Thank you, Don Imus. Thank you for being the idiot who made us confront our own foolishness.
Rock on, NAACP. I join Jason Whitlock in being through with the idea of "reclaiming" this reprehensible word and glorifying a culture of institutional misogynism. Julian Bond's quote says it all: "If [Imus] can’t refer to our women as hos, then we shouldn’t either."
Also, today is my birthday.
2 Comments:
At 7/15/2007 3:21 PM , Anonymous said...
Happy Birthday!!!
At 7/15/2007 4:16 PM , Frank Creasy said...
First- Happy Birthday Andrew! Hope your performance this evening enhances your celebration.
To the point of this posting: Thank God, it's about time. Nowhere else in our culture does any such damaging word have such a clear double standard for use.
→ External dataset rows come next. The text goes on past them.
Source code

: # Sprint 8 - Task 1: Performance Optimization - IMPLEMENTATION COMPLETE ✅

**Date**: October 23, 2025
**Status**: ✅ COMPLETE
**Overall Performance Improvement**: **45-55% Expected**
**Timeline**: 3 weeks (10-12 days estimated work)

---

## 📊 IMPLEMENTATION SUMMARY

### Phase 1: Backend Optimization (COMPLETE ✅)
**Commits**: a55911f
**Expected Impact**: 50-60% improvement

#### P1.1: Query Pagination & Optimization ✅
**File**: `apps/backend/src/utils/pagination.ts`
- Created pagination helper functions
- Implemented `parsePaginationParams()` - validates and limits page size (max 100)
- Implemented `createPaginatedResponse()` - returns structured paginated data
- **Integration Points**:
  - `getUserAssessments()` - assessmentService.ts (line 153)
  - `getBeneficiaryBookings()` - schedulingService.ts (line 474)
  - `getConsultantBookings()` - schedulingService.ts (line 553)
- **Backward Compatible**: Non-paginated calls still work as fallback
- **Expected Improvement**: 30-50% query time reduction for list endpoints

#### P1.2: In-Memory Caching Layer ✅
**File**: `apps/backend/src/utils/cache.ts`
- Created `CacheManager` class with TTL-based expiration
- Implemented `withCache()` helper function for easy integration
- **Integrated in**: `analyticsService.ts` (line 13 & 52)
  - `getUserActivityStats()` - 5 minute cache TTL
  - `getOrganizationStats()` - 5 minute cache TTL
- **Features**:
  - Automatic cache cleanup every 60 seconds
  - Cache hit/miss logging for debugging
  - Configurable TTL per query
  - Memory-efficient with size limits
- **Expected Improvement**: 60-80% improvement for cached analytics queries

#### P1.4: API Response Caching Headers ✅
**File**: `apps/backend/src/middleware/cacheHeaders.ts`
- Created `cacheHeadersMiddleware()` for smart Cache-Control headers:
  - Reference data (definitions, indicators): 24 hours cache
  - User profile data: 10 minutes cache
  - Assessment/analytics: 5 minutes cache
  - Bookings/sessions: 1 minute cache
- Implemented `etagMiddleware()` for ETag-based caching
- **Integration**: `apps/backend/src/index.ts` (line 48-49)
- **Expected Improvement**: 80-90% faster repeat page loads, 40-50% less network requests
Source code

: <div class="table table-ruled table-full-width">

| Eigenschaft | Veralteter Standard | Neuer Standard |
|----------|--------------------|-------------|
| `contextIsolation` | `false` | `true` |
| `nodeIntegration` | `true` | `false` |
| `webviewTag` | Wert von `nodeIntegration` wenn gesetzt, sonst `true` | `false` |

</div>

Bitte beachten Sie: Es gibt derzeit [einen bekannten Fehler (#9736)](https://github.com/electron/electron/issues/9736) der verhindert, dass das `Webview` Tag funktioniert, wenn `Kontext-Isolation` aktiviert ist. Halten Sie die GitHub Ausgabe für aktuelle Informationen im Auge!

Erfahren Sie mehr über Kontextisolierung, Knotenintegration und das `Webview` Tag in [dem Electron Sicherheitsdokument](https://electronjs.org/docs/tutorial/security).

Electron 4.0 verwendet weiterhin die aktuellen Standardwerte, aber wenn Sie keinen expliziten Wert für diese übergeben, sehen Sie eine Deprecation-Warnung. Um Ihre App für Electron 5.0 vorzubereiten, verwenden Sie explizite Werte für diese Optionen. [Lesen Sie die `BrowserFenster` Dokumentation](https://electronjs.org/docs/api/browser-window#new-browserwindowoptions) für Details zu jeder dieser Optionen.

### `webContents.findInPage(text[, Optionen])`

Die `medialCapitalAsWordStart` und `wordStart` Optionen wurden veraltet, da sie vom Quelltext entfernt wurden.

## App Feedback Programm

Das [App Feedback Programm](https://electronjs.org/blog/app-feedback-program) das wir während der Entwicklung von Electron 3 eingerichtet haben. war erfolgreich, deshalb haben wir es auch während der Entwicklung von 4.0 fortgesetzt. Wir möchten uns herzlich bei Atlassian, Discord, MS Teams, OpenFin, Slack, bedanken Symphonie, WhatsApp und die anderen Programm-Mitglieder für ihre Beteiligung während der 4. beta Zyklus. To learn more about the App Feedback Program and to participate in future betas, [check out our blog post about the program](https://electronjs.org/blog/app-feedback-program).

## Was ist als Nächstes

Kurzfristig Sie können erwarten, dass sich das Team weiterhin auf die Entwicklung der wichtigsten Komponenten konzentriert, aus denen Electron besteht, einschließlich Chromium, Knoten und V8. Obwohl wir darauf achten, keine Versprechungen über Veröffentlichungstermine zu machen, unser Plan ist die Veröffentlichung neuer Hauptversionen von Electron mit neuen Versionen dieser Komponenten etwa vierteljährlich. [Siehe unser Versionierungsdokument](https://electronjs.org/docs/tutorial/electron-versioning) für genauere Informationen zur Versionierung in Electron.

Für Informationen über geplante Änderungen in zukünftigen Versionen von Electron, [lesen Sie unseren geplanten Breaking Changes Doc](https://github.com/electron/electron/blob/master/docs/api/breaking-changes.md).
It's not uncommon for small groups of friends or colleagues to use denigrating terms within their inner circles to mildly tease one another: Gay people may refer to one another as "fag" or "mo", for example, but you would NEVER hear Melissa Etheridge or k.d. Lang use those terms in one of their songs. And that IS the huge gulf between "the n-word" and all other similar usages. The n-word is not simply used in the black community, it is literally CELEBRATED as something they can toss around with style and humor, a cache they (and ONLY they) may embrace - and should you violate that mandate, prepare to apologize ad nauseum before you go into rehab and endure countless pop culture indictments, from late night talk shows to "Saturday Night Live" and "The Family Guy".
This word is meant to harm and oppress and belittle. It was frequently used in my own family, amongst grandparents and aunts and uncles, and my sibling and cousins and I made a deliberate, collective choice to allow that practice to die with their generation. Great progress has been made, but the work isn't finished - why muddy the waters? Let's all get on the same page on this issue. It's this kind of linguistic division, clearly bounded by color lines, that serves to reinforce REAL divisiveness among those of all colors who are not inclined to embrace racial diversity. It's easy enough to abandon this practice, and the time to do it is NOW.